Tasks to perform:
1. Using the interview posture text, answer each question:
(a) Of what is posture described as one component?
(b) What two aspects of posture does the writer define?
(c) According to the writer, what does standing up to shake the interviewer's hand show?
2. Write the next part of the text on posture during interviews, starting after its final line.

Posture during your Interview

Posture is one component of body language during your interview. With the market tightening and the amount of qualified individuals in the marketplace, it is imperative to improve. Improve yourself every single day. Tell yourself that you are going to have a wonderfully productive day today. There is no better way to have a great day than to learn and implement a new skill. Today’s skill to be learned is regarding posture.
Firstly, let me define what is in my confused mind to what posture means. There is physical structure of your body, what we call body language, and there is positioning or attitude that you portray. Secondly, I would like to express traits or techniques to be followed in each of those two areas.

PHYSICAL Posture:

  • Stand up to shake the interviewers hand. (may not fit but it is a pet peeve of mine and shows your interest, effort, and energy level)

Source information:

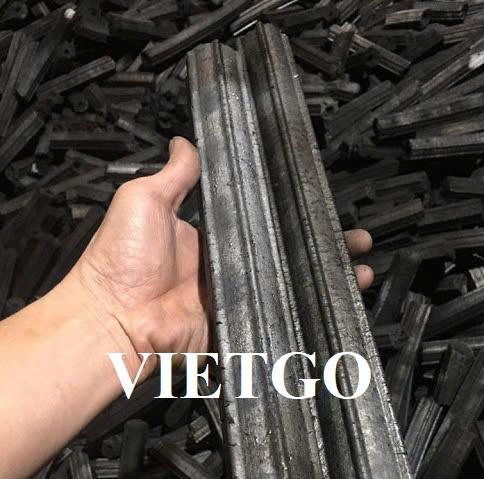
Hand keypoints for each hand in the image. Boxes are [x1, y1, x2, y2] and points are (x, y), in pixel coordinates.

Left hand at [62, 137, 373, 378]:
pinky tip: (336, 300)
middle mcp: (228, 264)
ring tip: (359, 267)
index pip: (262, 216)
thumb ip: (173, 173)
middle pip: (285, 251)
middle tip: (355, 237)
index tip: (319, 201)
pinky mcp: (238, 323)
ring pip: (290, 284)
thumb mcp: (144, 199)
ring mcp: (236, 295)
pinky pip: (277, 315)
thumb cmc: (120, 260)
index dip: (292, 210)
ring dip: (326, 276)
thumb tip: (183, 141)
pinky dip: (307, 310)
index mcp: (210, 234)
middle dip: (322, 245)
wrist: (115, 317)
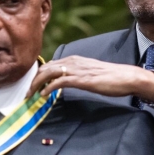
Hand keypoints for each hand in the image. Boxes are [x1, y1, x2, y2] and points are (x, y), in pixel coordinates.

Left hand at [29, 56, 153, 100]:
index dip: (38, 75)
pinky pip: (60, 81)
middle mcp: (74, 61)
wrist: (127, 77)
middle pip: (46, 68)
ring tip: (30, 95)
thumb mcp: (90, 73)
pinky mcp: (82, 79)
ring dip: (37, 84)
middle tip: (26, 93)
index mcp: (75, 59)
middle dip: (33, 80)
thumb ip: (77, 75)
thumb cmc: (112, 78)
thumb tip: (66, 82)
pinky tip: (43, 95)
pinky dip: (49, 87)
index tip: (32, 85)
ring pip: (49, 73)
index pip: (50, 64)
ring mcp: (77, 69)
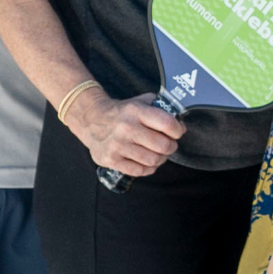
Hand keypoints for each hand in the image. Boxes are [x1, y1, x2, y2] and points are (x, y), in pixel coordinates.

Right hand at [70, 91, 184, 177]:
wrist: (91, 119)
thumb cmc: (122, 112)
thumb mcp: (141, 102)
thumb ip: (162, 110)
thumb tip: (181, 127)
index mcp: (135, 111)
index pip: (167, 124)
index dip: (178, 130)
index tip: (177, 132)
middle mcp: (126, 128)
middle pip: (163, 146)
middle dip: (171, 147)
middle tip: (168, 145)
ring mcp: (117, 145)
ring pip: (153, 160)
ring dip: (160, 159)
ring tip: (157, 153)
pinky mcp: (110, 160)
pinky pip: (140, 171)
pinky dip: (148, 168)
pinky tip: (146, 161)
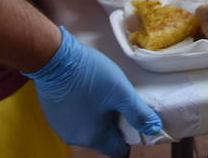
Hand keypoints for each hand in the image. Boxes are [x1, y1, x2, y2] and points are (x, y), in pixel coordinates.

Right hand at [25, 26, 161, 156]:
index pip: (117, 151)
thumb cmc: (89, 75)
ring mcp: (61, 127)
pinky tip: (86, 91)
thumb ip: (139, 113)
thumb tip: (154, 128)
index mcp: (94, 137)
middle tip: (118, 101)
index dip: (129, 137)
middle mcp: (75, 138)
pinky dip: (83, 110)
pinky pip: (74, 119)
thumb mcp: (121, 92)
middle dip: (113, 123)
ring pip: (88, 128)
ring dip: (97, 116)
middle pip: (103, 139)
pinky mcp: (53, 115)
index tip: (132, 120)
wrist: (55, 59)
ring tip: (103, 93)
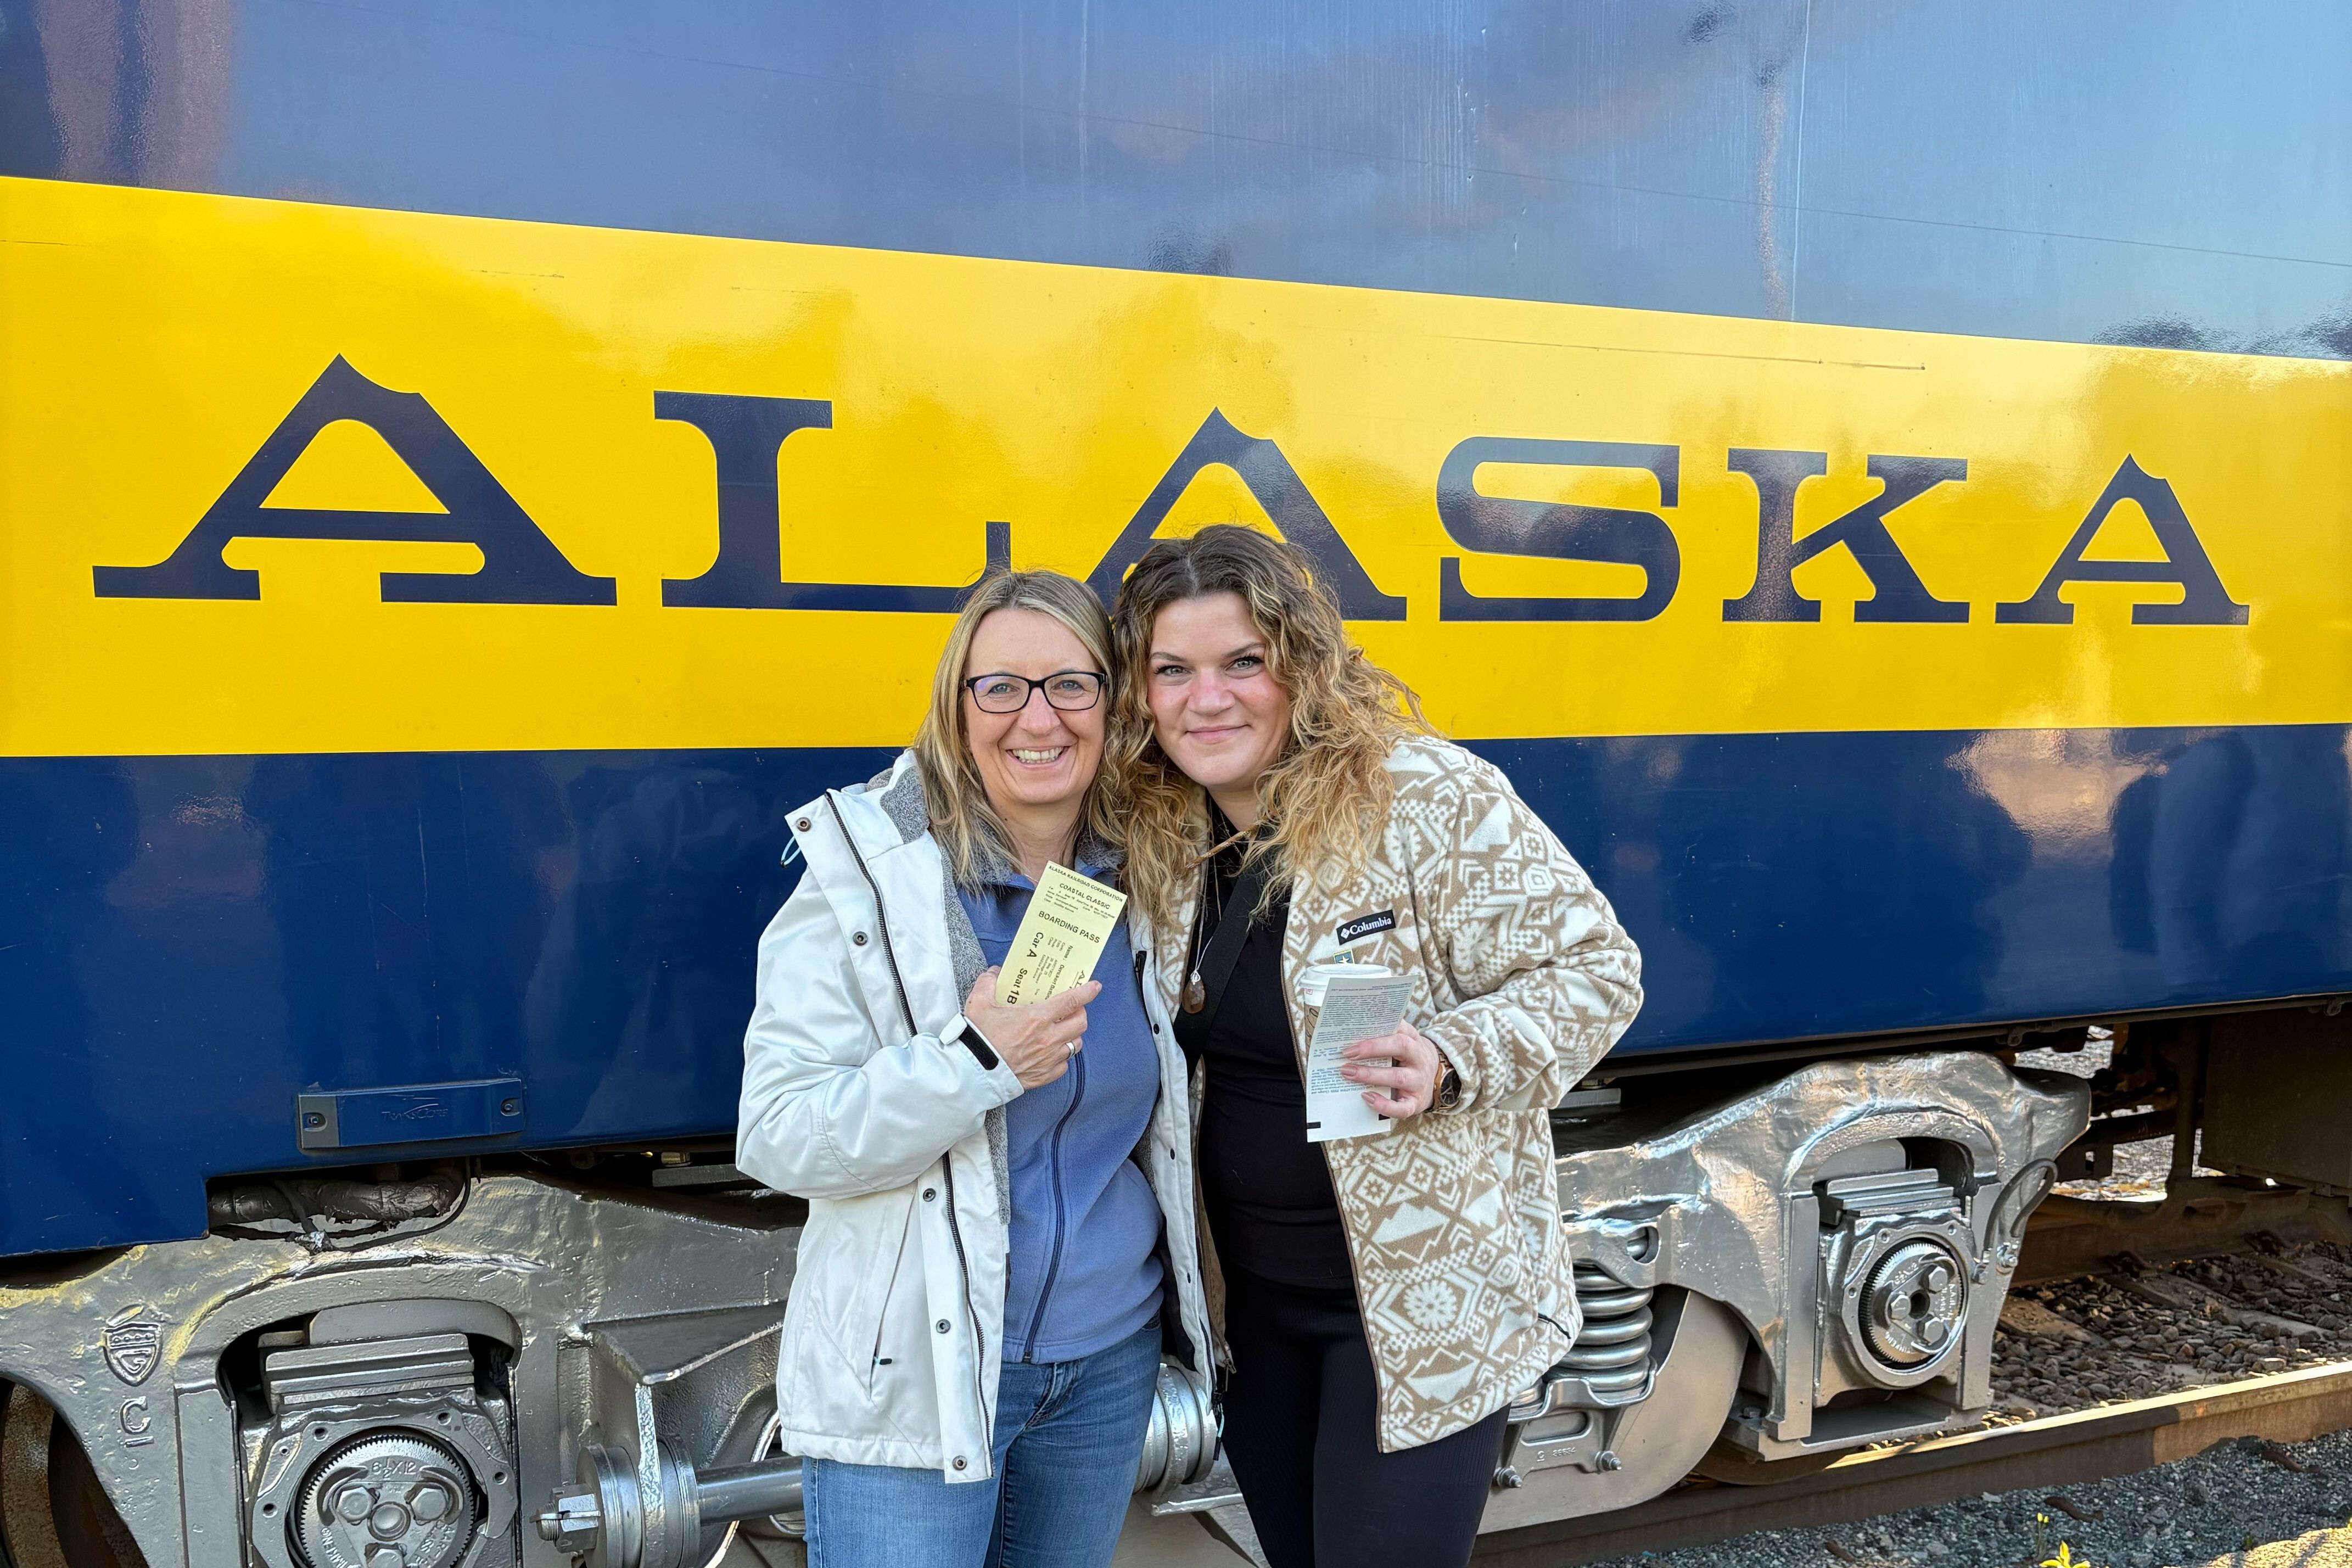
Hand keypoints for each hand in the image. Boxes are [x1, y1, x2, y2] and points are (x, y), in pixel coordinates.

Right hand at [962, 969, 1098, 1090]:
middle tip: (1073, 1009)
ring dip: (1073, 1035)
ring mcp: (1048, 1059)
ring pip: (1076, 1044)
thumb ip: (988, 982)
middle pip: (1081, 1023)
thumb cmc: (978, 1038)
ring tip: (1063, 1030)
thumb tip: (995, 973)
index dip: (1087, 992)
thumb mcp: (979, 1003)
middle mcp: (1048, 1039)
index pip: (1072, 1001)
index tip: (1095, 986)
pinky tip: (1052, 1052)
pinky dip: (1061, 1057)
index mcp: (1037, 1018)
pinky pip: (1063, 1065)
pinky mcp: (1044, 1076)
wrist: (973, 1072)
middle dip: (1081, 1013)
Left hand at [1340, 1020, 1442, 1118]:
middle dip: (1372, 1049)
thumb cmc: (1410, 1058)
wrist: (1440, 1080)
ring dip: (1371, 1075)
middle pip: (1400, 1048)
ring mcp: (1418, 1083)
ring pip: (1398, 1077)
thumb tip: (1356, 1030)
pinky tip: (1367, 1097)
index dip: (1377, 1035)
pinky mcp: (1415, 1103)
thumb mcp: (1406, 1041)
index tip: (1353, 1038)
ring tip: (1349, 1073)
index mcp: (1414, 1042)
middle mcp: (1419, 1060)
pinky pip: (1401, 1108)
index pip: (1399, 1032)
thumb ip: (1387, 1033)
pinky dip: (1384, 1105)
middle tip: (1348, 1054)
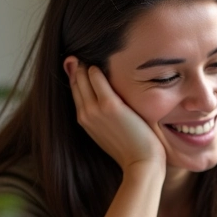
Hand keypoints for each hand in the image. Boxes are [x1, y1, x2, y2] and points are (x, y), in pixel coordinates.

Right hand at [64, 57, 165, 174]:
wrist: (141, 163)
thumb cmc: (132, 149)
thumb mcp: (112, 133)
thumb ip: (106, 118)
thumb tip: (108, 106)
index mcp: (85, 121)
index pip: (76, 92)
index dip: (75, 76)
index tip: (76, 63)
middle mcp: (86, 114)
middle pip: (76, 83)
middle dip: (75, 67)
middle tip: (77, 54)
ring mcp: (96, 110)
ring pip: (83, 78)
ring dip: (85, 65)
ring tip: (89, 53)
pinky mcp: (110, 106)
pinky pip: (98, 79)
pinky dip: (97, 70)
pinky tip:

Expected outputs:
1.
(a) Body language during your interview.
(b) The physical structure of your body (body language) and the positioning or attitude you portray.
(c) Your interest, effort, and energy level.

2.
  • Mimic physical posture to a point. If the interviewer is formal, mimic those moves. If the interviewer is leaning back with their feet up on the desk you can maybe at best sit back in your chair and relax a little. You should attempt to be anxiously engaged in the interview by sitting on the front of the chair leaning into the conversation.
  • Mimic verbal tone. Sometimes employers are slow talkers others act as if they are on speed and can’t slow down. Match their pace of conversation. Pretend that you are having a conversation with someone in the car next to you. Are you on city streets or the highway.
  • Eye contact. It is alright to look someone in the eye during your interview.

ATTITUDINAL Posture:

  • You are being interviewed by the company. In today’s “employers market” you are no longer at as much liberty to be interviewing the company. You are interviewing to sell yourself and your ability to make an impact on the company.
  • Too nonchalant or too desperate. I used to get a call from a sales guy trying to sell me his recruiting software. He would call me 2 or 3 times per day asking me if we had made a decision yet. This went on despite me telling him multiple times daily for a couple of months. His first name was Justin so we renamed him to DJ (meaning Desperate Justin) Try not to come across too desperate. Along the same vein, if you come across too “Joe Cool” you may just end up being “too good” to work at that company. Oh my gosh, I just got a voice mail form DJ while I was writing this post. Unbelievable!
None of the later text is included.